Наступило время, когда от людей вдруг потребовалось, чтобы они начали думать и думать без подсказки, самостоятельно. Это было совершенно невероятно и никак не укладывалось в рамки жизни, к которой все привыкли. Больше того, призыв думать самостоятельно противоречил духовной организации советского общества. И через некоторое время это противоречие стало совершенно очевидным. «Ризон из зе ферст степ ту тризн», — сказал Уильям Шекспир, т. е. разум — это первый шаг к государственной измене. Лучше всего об этом были осведомлены лагерники: шаг в сторону считается попыткой к побегу, огонь открывается без предупреждения. Собственно, и весь Советский Союз был огромной лагерной зоной. Огонь без предупреждения мог быть открыт против любого гражданина СССР, вдруг всерьез поверившего, что он является свободным человеком, или даже просто так, чтобы знали, чтобы не вольничали. Естественно, что едва лишь советских людей призвали думать самостоятельно, немедленно начались шатания из стороны в сторону, отклонения от ортодоксально-конформистской линии, и эти отклонения пошли по всему широкому фронту жизни страны, но особенно были заметны в духовных областях — в науке, культуре, искусстве и литературе.

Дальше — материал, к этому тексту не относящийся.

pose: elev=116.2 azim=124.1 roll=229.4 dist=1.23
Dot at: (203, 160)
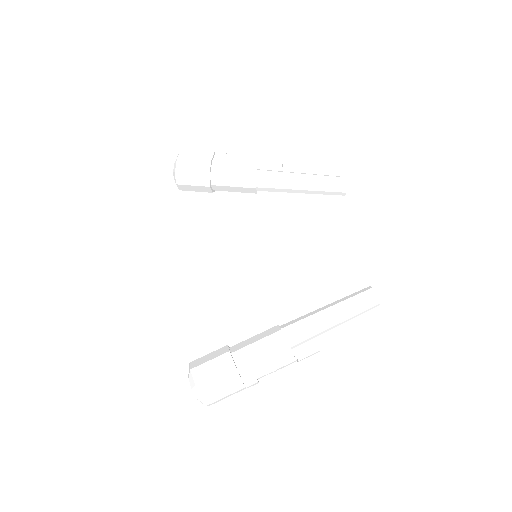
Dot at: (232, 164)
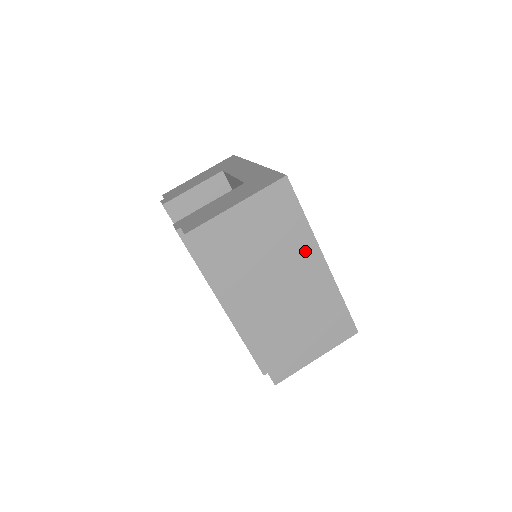
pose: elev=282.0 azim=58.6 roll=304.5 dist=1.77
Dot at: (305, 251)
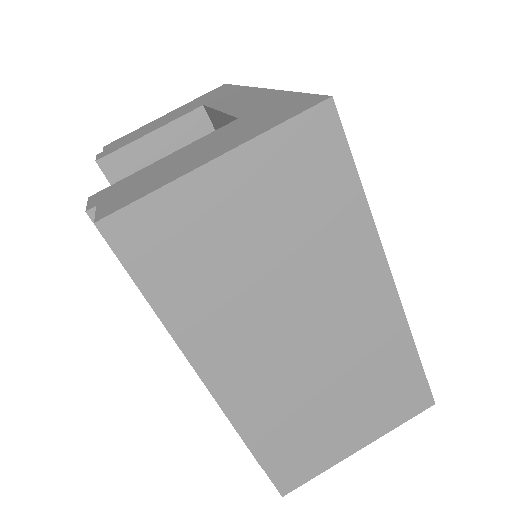
Dot at: (356, 262)
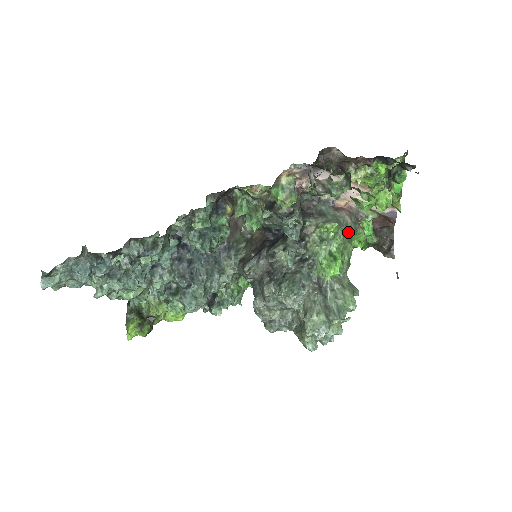
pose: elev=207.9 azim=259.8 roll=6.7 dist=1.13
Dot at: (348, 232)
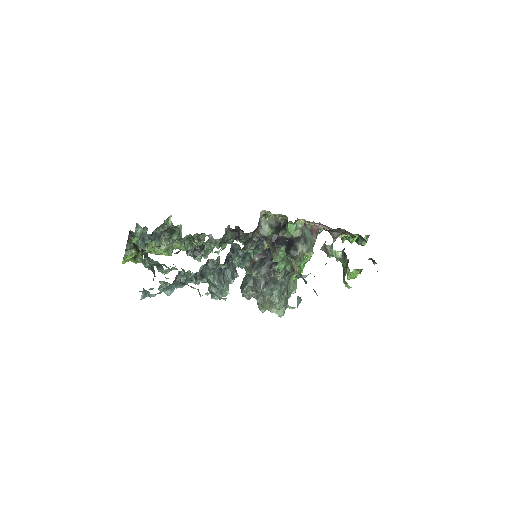
Dot at: occluded
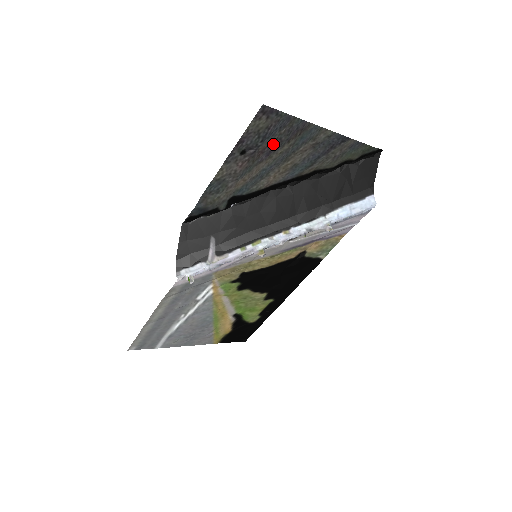
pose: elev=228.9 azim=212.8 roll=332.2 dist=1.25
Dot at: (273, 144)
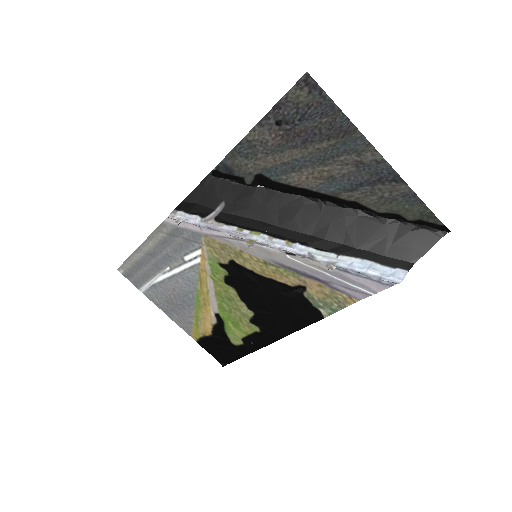
Dot at: (311, 132)
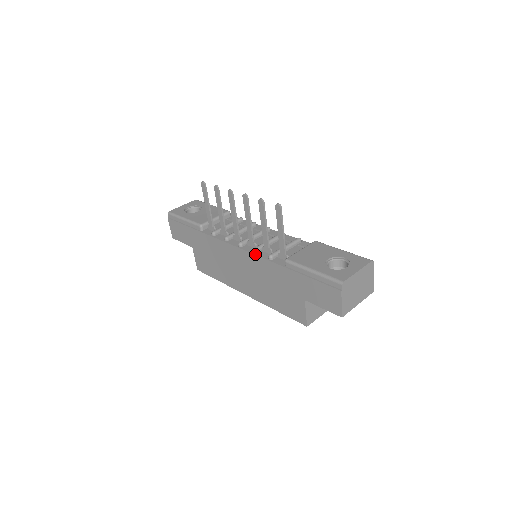
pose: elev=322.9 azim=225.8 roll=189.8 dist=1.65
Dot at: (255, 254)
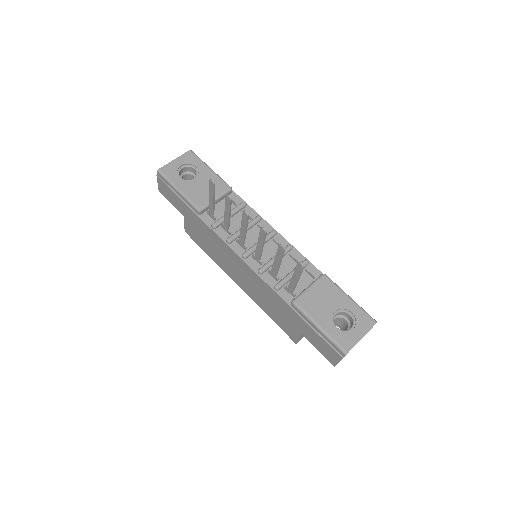
Dot at: (260, 276)
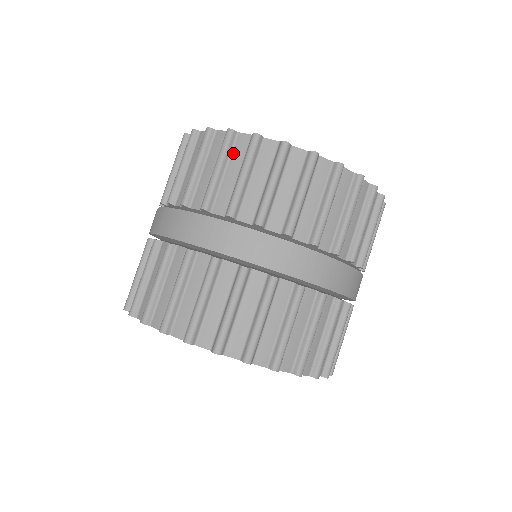
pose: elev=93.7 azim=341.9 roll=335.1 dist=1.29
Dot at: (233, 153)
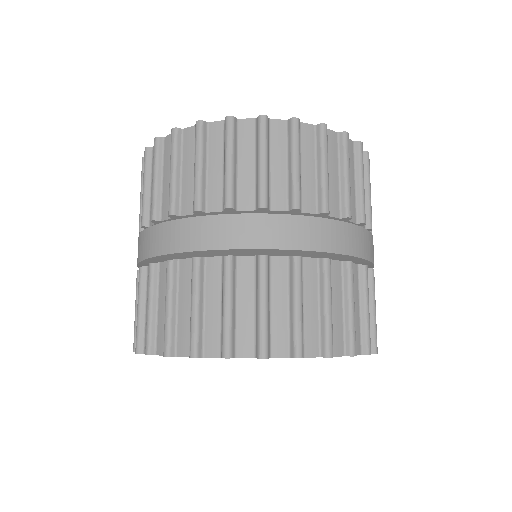
Dot at: occluded
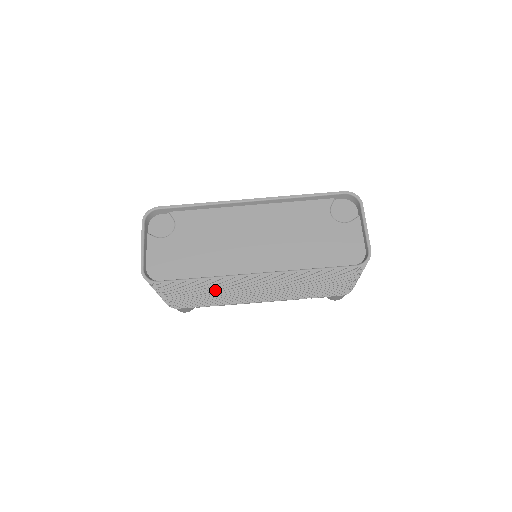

Уже в 1954 г. «Оттепель» Ильи Эренбурга и пьеса такого искренне преданного идеям коммунизма турецкого поэта-эмигранта Назыма Хикмета «А был ли Иван Иванович?» вызвали восторг и большие ожидания у интеллигенции, но пьеса была запрещена через пять спектаклей. Мне посчастливилось увидеть ее. Это была сатира на раболепствующее перед некой мистической силой — «Иваном Ивановичем», а где-то в высях парил «Иван Васильевич», за которым угадывался грозный облик Сталина — советское общество. Увы, Иван Иванович еще жил. Запрещение спектакля как раз и свидетельствовало об этом.

И все же процесс духовного раскрепощения начался. Был он очень непрост, скорее очень сложен, многообразен и противоречив. Нам начали говорить, не спеша, по частям, выверенными аптекарскими дозами крупицы правды о тяжелом положении, в котором оказались наш народ и государство в годы диктатуры Сталина. В то время он еще числился великим, его произведения продолжали печатать, и на них продолжали ссылаться авторы в своих книгах. Но уже не было прежнего энтузиазма, сдобренного изрядной долей карьеризма. Бездонная трясина страха начала как бы сжиматься, уменьшаться и будто отступать. И все же страх, хотя и отступал, но совсем не исчезал. Он гнездился где-то в глубинах подсознания, готовый снова вползти или выползти.

Как-то я увидел одну японскую игрушку — какое-то механическое, отвратительное, мохнатое, липкое и пищащее чудище, и мне показалось, что это и есть страх. И я с отвращением отбросил от себя это гнусное порождение человеческой фантазии...

Но будущее было, наконец-то, в наших собственных руках, вернее, почти в наших руках, сумеем ли мы правильно распорядиться им? Еще одно усилие, еще одно... Теперь многое зависело от нас самих. От нас зависело наше духовное освобождение, демократизация наших устоев (а их, оказывается, нельзя было демократизировать), будущее — наше собственное, наших детей и грядущих далеких поколений.